═════ EXTRACT PROVIDED

Colorimetric determination of fumonisin B1 based on the aggregation of cysteamine-functionalized gold nanoparticles induced by a product of its hydrolysis.

A colorimetric method was developed for the determination of the mold toxin fumonisin B1 (FB1). It is based on the aggregation of cysteamine-capped gold nanoparticles (Cys-AuNPs). The assay involves alkaline hydrolysis of FB1 to obtain hydrolyzed fumonisin B1 (HFB1). The latter induces the aggregation of Cys-AuNPs which results in a color change from wine-red to blue-gray, best at a pH value of 9.0. A plot of absorbance ratio at 645/520 nm versus FB1 concentration is linear in the 2-8 μg kg-1 FB1 concentration range, and the detection limit is 0.90 μg kg-1. Inter-day and intra-day precisions are <6.2%, and recoveries from spiked samples ranged from 93 to 99%. The assay was successfully applied to the determination of FB1 in corn samples. It has a high selectivity over other competitive mycotoxins including aflatoxin, zearalenone, citrinin and patulin. The method is more selective than the detection of FB1 directly which may lead to false-positive errors. Graphical abstract Schematic representation of colorimetric assay of fumonisin B1 (FB1). FB1 was alkali-hydrolyzed and its product (hydrolyzed fumonisin B1) induces cysteamine-capped gold nanoparticles (Cys-AuNPs) via hydrogen bondings. The aggregation of Cys-AuNPs causes changes in color from wine-red to blue-gray.

══════════
═════ RECORDED DATA

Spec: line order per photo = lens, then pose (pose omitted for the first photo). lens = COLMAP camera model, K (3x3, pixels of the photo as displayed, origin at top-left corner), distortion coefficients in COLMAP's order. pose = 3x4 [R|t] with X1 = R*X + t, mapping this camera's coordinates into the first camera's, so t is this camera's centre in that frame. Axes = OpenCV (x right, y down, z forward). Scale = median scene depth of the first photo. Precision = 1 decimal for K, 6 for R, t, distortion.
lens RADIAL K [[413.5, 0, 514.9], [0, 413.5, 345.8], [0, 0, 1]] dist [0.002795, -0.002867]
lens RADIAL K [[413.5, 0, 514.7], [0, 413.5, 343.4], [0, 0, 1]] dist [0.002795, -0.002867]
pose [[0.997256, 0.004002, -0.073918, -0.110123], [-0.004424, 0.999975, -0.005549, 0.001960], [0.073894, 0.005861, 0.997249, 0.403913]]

══════════

EXERCISE GOAL: From the abstract on detecting fumonisin B1, set down word for word the passage between "Colorimetric determination of" and "of its hydrolysis.", inclusive.

EXERCISE ANSWER:
Colorimetric determination of fumonisin B1 based on the aggregation of cysteamine-functionalized gold nanoparticles induced by a product of its hydrolysis.